Ned died on the day of longtime Eichler saleswoman Catherine Munson’s memorial service, an event he and Ava had planned to attend.
A strong-willed man and a natural leader, yet a man who was different in many ways from his father, Ned Eichler built several related careers, in real estate development and financing. Working for the Victor Palmieri Company, he also helped disentangle and dispose of the properties that had belonged to the Penn Central after the railroad firm and conglomerate went bust in the early 1970s.

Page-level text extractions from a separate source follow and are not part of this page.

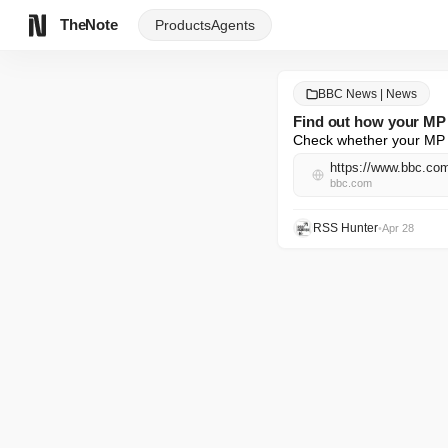
TheNote
Products
Agents
BBC News | News
Find out how your MP 
Check whether your MP v
https://www.bbc.c
bbc.com
RSS Hunter
•
Apr 28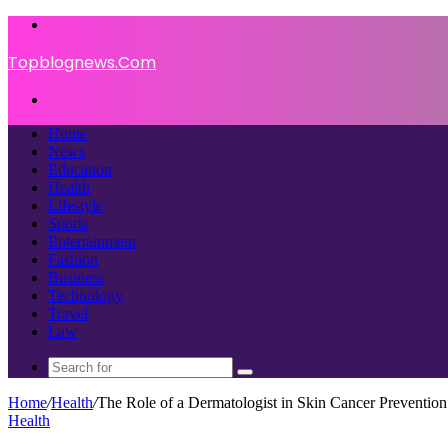
Menu
Topblognews.Com
Search
for
Home
News
Education
Health
Lifestyle
Sports
Entertainment
Fashion
Business
Technology
Travel
Law
Search
for
Home
/
Health
/
The Role of a Dermatologist in Skin Cancer Prevention
Health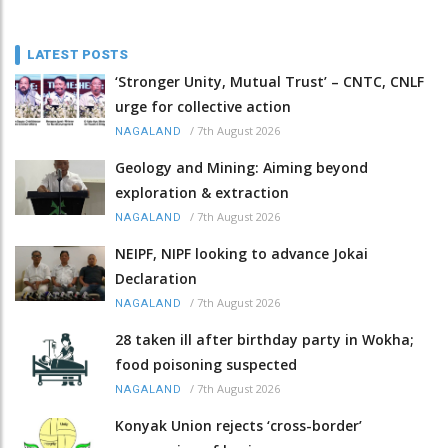
LATEST POSTS
‘Stronger Unity, Mutual Trust’ – CNTC, CNLF
urge for collective action
/
7th August 2026
NAGALAND
Geology and Mining: Aiming beyond
exploration & extraction
/
7th August 2026
NAGALAND
NEIPF, NIPF looking to advance Jokai
Declaration
/
7th August 2026
NAGALAND
28 taken ill after birthday party in Wokha;
food poisoning suspected
/
7th August 2026
NAGALAND
Konyak Union rejects ‘cross-border’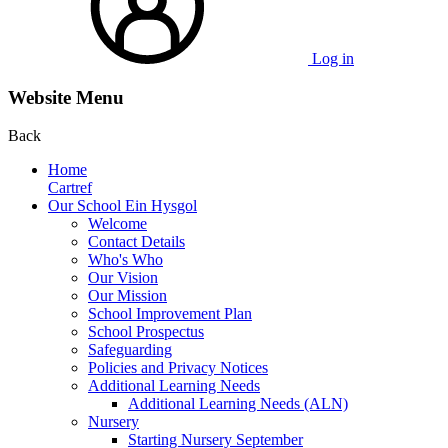
Log in
Website Menu
Back
Home
Cartref
Our School Ein Hysgol
Welcome
Contact Details
Who's Who
Our Vision
Our Mission
School Improvement Plan
School Prospectus
Safeguarding
Policies and Privacy Notices
Additional Learning Needs
Additional Learning Needs (ALN)
Nursery
Starting Nursery September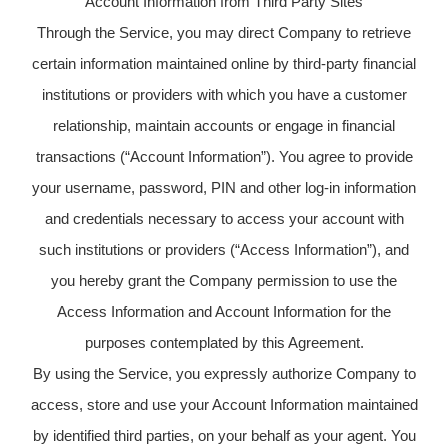
Account Information from Third Party Sites
Through the Service, you may direct Company to retrieve
certain information maintained online by third-party financial
institutions or providers with which you have a customer
relationship, maintain accounts or engage in financial
transactions (“Account Information”). You agree to provide
your username, password, PIN and other log-in information
and credentials necessary to access your account with
such institutions or providers (“Access Information”), and
you hereby grant the Company permission to use the
Access Information and Account Information for the
purposes contemplated by this Agreement.
By using the Service, you expressly authorize Company to
access, store and use your Account Information maintained
by identified third parties, on your behalf as your agent. You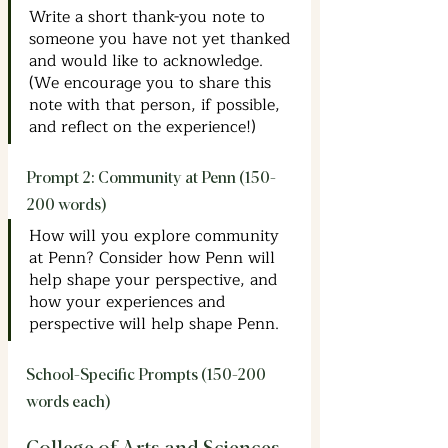
Write a short thank-you note to 
someone you have not yet thanked 
and would like to acknowledge. 
(We encourage you to share this 
note with that person, if possible, 
and reflect on the experience!)
Prompt 2: Community at Penn (150-
200 words)
How will you explore community 
at Penn? Consider how Penn will 
help shape your perspective, and 
how your experiences and 
perspective will help shape Penn.
School-Specific Prompts (150-200 
words each)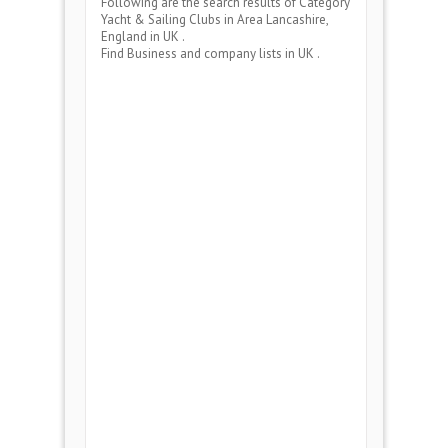
Following are the search results of Category
Yacht & Sailing Clubs
in Area
Lancashire,
England
in UK .
Find Business and company lists in UK .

As an offshoot of that venture, Ned Eichler became president of a homebuilding firm that far exceeded in size anything his father ever owned, Levitt Corp., builder of Levittowns.
Ned also served as chairman of the California Housing Commission in the early 1960s.
A graduate of Dartmouth -- he always regretted not going to Columbia instead -- Ned served from 1952 to 1954 with the Signal Corps in France and Germany, much of the time playing golf, a sport at which he excelled.
Ned wrote several books about 'merchant builders,' new towns, and 'The Thrift Debacle,' about the savings and loan implosion of the 1980s. He also wrote an unpublished memoir, and spent much time in later years writing short biographies of writers and political leaders (Marx, Keynes, Otto von Bismarck, Willa Cather, Colette, among others).